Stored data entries
::::::::

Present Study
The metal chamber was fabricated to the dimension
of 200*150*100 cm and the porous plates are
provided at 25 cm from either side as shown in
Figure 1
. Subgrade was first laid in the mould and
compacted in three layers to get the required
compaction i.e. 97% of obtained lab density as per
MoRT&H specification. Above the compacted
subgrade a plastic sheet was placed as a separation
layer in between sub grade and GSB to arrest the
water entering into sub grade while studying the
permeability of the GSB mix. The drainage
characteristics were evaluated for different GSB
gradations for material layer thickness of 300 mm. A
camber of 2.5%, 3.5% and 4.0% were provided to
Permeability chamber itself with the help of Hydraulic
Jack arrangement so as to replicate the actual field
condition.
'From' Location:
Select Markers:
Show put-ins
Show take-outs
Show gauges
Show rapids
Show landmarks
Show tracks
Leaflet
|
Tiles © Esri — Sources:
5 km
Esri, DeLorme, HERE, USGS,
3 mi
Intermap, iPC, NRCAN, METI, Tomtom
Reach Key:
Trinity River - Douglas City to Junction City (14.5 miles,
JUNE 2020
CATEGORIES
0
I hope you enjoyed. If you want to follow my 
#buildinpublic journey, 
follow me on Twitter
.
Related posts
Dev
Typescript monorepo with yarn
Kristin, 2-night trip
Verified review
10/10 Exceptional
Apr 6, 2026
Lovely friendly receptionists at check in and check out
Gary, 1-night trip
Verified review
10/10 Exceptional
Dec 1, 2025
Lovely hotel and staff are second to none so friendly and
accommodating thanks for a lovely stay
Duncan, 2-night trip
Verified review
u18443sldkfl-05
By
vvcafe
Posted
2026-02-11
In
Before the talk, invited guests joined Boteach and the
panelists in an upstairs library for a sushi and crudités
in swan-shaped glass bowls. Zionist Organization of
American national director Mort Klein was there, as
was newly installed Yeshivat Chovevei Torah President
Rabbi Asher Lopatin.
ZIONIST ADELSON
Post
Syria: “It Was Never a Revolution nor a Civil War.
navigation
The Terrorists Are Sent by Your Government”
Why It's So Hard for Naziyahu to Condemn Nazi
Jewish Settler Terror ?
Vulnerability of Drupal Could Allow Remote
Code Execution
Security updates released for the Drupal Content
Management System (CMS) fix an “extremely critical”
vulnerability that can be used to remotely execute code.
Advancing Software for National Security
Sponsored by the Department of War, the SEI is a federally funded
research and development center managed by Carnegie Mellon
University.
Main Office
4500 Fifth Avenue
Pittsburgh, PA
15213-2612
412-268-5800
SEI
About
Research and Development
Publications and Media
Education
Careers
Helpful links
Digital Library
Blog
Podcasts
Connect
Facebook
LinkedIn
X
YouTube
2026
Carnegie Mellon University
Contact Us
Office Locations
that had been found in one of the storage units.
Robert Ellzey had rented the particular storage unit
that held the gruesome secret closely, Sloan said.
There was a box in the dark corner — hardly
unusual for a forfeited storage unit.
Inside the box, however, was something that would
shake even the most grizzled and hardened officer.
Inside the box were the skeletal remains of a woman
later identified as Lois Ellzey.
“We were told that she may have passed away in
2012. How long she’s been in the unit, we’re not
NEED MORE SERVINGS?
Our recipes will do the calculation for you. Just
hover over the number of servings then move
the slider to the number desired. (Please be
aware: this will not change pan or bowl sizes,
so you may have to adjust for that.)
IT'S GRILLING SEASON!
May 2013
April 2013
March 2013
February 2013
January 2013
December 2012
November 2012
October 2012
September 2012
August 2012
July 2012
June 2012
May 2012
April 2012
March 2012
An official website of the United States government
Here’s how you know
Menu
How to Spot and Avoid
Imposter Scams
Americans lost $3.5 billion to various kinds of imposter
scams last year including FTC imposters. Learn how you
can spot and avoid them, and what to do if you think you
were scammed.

::::::::

**WORK INSTRUCTION**
Can you repeat the lines from the start of the material through the line holding "Show rapids", inclusive, swapping "chamber" for "enclosure" and leaving everything else as it is?

**EXERCISE RESULT**
Present Study
The metal enclosure was fabricated to the dimension
of 200*150*100 cm and the porous plates are
provided at 25 cm from either side as shown in
Figure 1
. Subgrade was first laid in the mould and
compacted in three layers to get the required
compaction i.e. 97% of obtained lab density as per
MoRT&H specification. Above the compacted
subgrade a plastic sheet was placed as a separation
layer in between sub grade and GSB to arrest the
water entering into sub grade while studying the
permeability of the GSB mix. The drainage
characteristics were evaluated for different GSB
gradations for material layer thickness of 300 mm. A
camber of 2.5%, 3.5% and 4.0% were provided to
Permeability enclosure itself with the help of Hydraulic
Jack arrangement so as to replicate the actual field
condition.
'From' Location:
Select Markers:
Show put-ins
Show take-outs
Show gauges
Show rapids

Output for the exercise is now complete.